GENEL KURUL KONUŞMASI
Konu: Millî Eğitim Bakanlığının Teşkilat ve Görevleri Hakkında Kanun Hükmünde Kararname ile Bazı Kanun ve Kanun Hükmünde Kararnamelerde Değişiklik Yapılmasına Dair Kanun Tasarı ve Teklifleri münasebetiyle
Yasama Yılı:2
Birleşim:28
Tarih:29.11.2016

NİMETULLAH ERDOĞMUŞ (Diyarbakır) - Sayın Başkan, değerli milletvekilleri; hepinizi saygı ve hürmetle selamlıyorum.

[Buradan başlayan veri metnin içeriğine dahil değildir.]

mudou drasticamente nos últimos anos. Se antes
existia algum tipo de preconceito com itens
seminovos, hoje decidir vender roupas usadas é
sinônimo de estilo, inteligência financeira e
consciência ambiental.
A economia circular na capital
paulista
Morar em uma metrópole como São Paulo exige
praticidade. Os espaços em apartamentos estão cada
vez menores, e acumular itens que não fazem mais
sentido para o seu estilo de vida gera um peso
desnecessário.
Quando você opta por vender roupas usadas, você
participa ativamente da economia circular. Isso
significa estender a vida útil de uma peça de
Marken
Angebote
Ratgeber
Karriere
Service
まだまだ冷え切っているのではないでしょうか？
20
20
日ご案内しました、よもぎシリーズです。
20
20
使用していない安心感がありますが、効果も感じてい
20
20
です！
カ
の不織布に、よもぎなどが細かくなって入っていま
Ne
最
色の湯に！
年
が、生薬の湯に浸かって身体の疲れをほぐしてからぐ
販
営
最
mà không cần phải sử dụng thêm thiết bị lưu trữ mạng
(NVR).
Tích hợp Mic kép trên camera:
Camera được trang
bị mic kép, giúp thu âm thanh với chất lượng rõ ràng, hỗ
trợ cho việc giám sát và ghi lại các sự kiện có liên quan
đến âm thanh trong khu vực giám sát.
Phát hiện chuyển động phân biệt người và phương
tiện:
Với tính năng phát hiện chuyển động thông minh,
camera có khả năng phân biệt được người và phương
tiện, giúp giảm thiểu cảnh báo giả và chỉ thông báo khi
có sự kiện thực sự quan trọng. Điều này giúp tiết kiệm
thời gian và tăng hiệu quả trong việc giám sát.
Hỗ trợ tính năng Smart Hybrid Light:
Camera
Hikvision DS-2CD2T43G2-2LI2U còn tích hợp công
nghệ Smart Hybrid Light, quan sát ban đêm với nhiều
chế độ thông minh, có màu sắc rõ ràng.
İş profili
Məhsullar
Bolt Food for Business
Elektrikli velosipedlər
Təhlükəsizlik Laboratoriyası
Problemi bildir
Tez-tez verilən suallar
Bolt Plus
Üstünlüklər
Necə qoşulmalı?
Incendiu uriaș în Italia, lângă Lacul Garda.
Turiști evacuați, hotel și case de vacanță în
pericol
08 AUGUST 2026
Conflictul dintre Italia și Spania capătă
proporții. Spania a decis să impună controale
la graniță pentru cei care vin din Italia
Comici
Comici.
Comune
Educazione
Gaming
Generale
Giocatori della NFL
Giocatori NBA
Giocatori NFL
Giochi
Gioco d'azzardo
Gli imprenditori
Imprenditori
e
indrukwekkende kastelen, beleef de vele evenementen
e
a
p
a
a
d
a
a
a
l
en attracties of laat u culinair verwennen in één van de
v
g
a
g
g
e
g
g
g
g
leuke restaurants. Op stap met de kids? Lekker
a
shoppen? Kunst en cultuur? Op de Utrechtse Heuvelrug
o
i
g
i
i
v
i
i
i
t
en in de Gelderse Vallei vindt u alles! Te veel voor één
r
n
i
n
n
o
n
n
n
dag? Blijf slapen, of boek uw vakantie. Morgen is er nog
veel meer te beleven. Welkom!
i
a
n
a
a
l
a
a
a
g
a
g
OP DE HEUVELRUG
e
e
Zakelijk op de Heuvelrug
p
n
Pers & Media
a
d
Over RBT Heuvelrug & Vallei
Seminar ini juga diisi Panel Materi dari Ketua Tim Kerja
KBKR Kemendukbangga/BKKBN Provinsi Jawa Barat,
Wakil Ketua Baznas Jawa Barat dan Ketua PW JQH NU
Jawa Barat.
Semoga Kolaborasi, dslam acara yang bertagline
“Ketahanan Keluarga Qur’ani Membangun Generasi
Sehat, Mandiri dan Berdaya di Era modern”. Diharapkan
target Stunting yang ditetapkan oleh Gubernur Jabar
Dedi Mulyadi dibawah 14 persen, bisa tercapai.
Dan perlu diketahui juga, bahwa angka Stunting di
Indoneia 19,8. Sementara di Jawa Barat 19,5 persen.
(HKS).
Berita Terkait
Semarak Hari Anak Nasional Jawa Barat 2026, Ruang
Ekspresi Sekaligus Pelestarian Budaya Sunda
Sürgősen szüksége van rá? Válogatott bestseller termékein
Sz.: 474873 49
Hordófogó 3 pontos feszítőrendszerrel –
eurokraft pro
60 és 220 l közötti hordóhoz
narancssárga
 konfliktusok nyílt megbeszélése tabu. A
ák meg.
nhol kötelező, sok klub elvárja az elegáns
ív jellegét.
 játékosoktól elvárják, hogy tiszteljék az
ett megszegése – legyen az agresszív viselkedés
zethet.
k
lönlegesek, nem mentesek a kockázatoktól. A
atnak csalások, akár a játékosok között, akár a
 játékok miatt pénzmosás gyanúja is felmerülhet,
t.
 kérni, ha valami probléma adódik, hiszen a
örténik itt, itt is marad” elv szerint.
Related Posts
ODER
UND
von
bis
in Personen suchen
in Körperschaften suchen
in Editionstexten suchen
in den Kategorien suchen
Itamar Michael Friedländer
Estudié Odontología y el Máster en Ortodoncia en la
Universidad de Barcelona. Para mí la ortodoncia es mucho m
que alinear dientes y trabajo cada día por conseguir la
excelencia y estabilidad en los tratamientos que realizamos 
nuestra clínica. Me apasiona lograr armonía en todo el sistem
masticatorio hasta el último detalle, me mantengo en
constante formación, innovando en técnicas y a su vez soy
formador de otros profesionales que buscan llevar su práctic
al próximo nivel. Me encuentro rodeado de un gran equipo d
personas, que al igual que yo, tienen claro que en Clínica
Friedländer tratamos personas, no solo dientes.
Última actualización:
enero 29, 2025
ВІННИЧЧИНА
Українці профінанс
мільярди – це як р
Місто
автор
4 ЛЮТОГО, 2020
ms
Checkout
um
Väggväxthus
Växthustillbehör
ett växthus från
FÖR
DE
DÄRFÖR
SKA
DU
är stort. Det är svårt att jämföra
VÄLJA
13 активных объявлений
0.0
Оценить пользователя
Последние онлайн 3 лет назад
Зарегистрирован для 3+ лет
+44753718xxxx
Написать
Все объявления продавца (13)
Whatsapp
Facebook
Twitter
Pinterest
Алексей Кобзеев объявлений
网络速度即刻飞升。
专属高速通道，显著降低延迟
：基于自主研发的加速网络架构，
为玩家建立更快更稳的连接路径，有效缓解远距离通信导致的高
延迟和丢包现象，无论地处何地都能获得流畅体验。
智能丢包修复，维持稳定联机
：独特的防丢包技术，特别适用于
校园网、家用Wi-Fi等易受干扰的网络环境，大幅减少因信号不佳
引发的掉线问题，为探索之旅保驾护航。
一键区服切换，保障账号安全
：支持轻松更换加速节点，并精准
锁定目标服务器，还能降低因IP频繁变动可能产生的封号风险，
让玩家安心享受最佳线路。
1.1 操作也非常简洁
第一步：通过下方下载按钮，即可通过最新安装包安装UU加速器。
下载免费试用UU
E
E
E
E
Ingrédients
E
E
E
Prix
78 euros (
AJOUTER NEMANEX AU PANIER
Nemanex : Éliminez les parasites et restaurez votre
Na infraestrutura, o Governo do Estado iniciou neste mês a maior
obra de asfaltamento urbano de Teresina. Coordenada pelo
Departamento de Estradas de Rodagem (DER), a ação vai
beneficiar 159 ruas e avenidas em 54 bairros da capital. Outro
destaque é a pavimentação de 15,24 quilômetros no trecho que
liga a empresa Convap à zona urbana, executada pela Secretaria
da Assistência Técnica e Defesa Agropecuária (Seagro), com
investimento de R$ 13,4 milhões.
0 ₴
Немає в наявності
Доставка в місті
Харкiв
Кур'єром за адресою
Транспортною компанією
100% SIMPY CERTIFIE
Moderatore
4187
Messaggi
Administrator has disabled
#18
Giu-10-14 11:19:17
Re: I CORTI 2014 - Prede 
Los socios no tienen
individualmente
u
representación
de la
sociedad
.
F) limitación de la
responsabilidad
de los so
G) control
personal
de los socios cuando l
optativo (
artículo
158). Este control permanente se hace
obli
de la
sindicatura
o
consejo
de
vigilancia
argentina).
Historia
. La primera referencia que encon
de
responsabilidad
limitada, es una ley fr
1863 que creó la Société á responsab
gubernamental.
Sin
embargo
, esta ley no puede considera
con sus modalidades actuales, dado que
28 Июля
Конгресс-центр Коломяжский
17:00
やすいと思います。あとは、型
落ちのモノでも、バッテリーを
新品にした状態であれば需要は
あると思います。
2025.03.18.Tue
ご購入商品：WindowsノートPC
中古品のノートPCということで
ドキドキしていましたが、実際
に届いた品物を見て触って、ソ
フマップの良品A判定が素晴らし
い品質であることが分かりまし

Bildiğiniz gibi bilgi üretmek, değer üretmek belli koşullarla, belli zeminle ve imkânlarla ancak mümkün olabilir. Mesela özgürlük olmazsa bilgi üretimi konusunda bizim başarılı olabilmemiz mümkün olmaz. Özgürlük deyince bu bilgi üretiminde düşünce ve ifade özgürlüğü her şeyden önce aklınıza gelir. Bugün gerçekten eğer bu anlamda bilgi üretemiyor ve değerler üretemiyorsak oturup bu özgürlük alanlarını yeniden gözden geçirme mecburiyeti var. Bakınız, eğer bir yerde üretim olmazsa -bu maddi anlamda da böyledir, manevi anlamda da böyledir, ilimde, bilgide de böyledir- o zaman tek bir seçeneğimiz, tek bir şansınız var; o da üretilen değerleri tüketmeye mahkûm kalırsınız ve öyle bir zaman gelir ki eldeki, avuçtaki var olan her şey de tükenir gider. Daha vahim olanı sizinle paylaşmak istiyorum. Böyle bir sorumluluğumuz da var. Genel anlamda ifadelerimi kullanmaya itina göstereceğim.

Şimdi, cehenneme dönme, cehenneme çevirme, yeryüzünü, dünyayı, bulunduğun yeri cehenneme çevirme diye bir ifade var; zaman zaman kullanılır veya okuruz, makalelerde okuruz, bazen de dinleriz. Bu nasıl; bir ortam, bir dünya, bir memleket, bir ülke cehenneme dönüyor? Demek ki insanoğlunun elinin ulaştığı fakat musallat olduğu alanlarda bu risk ve tehdit her zaman var olagelmiş. İnsanoğlunun eli ya inşa için bir yere uzanır, onu imar eder, onu inşa eder, onu korur, onu bir emanet gibi gelecek nesillere devreder ama eğer o el musallat olmuşsa bir yere o zaman onun kaçınılmaz sonucu da oranın cehenneme dönmesidir. Ülkem için bu tabiri kullanmak istemem ama şu anda içinde bulunduğumuz hâl maalesef biraz da buna doğru seyretmektedir. Bakınız, şu sıralarda vekil arkadaşlarımızın, eş genel başkanlarımızın, grup başkan vekilimizin olmaması aslında bir ayıp olarak düşünülmeli ve o şekilde yaklaşmalıyız.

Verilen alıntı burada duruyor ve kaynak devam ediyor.